Yeah a tiny vocab of characters doesn't work that well, it was tried very early on and creating large vocabs of tokens was a big improvement. Which makes sense. A lot of tokens are full words and so the token->embedding phase can quickly look up an embedding in vector space that contains a lot of meaning, whereas an embedding of 'z' or whatever is going to be meaningless.

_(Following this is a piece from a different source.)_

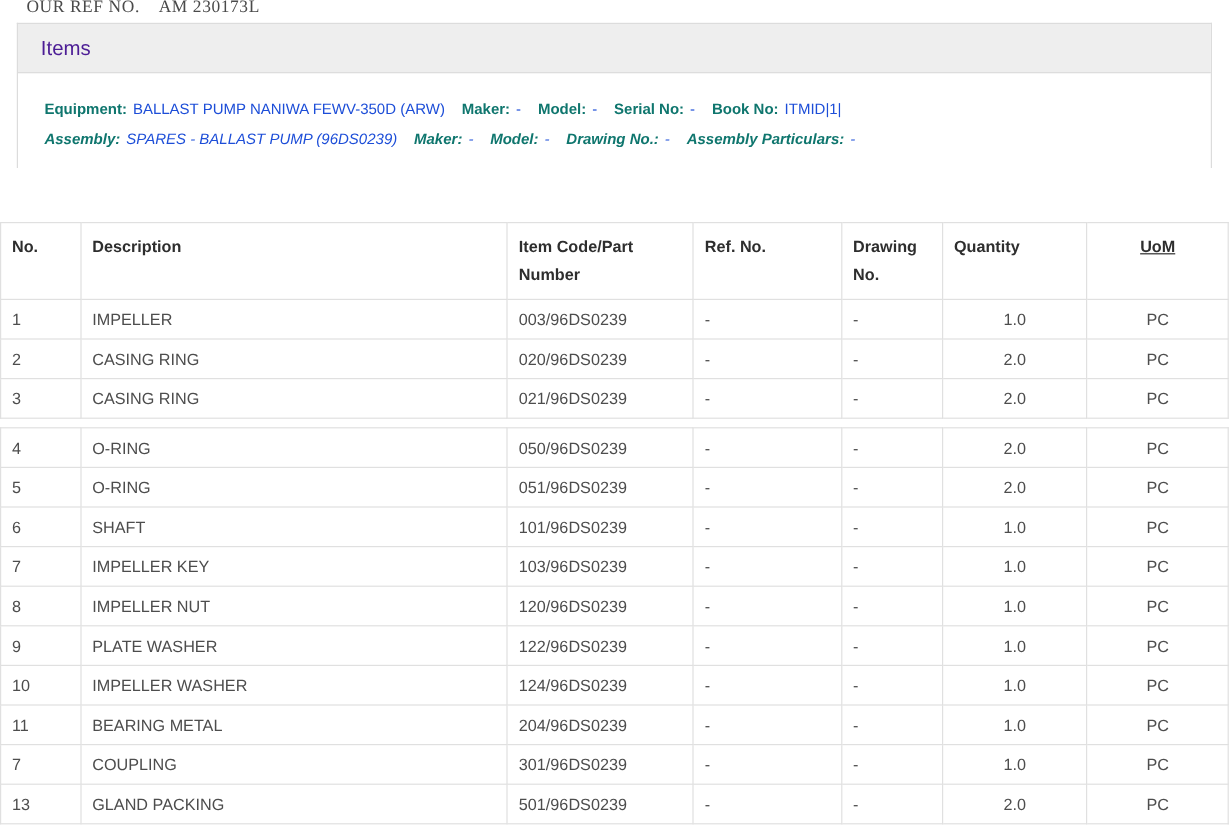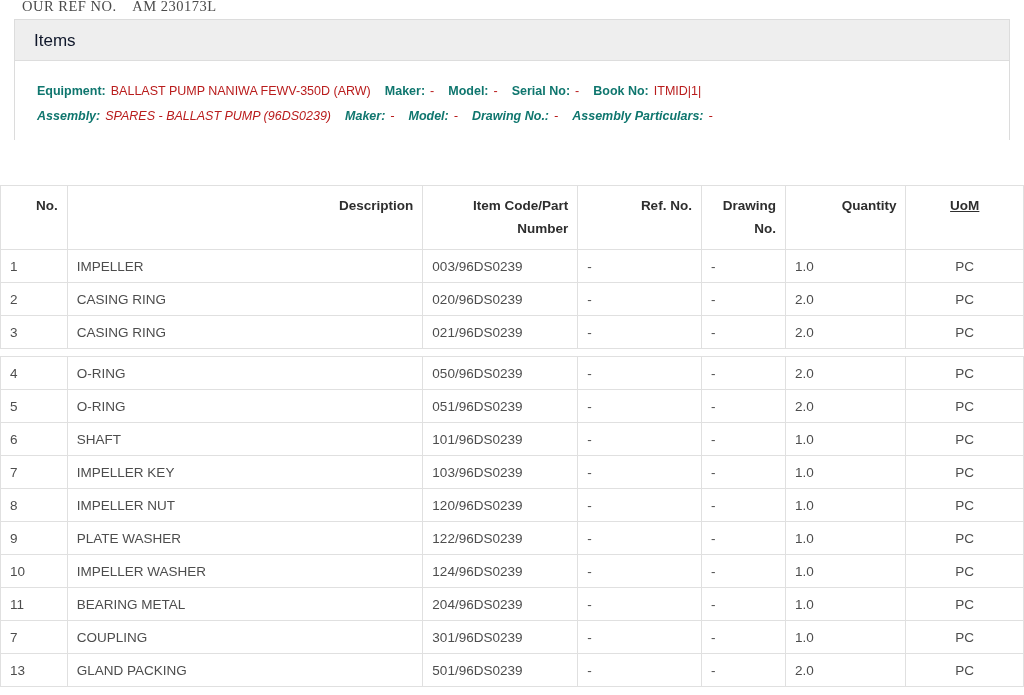"Items" .panel-head-title { color: #0f172a -> #4c1d95 }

I guess this extends to numbers split across multiple tokens too (especially in the somewhat odd way the OpenAI tokenizer does it). The model is having to work really hard to learn what a given sequence of number chunks means (e.g. chunks '123' '45' vs '123' '4'). It somehow need to realize that the embedding for '4' represents a single-digit number, but the embedding for '45' represents a two-digit number, and this then correspondingly changes the meaning of the preceding '123' token!

It would have made it easier for the model to grok numbers if, similar to the proposed alternative, if 1234 was tokenized as '1000' '200' '30' '4' for powers of 10 up to some reasonable limit (then maybe '1^' '2^' after this reasonable limit). This would let the model easily grok human-sized numbers and need to work harder to grok, say, 20-digit ones, just the same as we do. Some early curriculum training, while not necessary, could then help it to quickly learn which embeddings represent numbers which are d * 10^1 vs d * 10^2, etc.

That's sort of what this paper is doing. They add positional embeddings so the model can understand the positions of the digits inside the numbers better.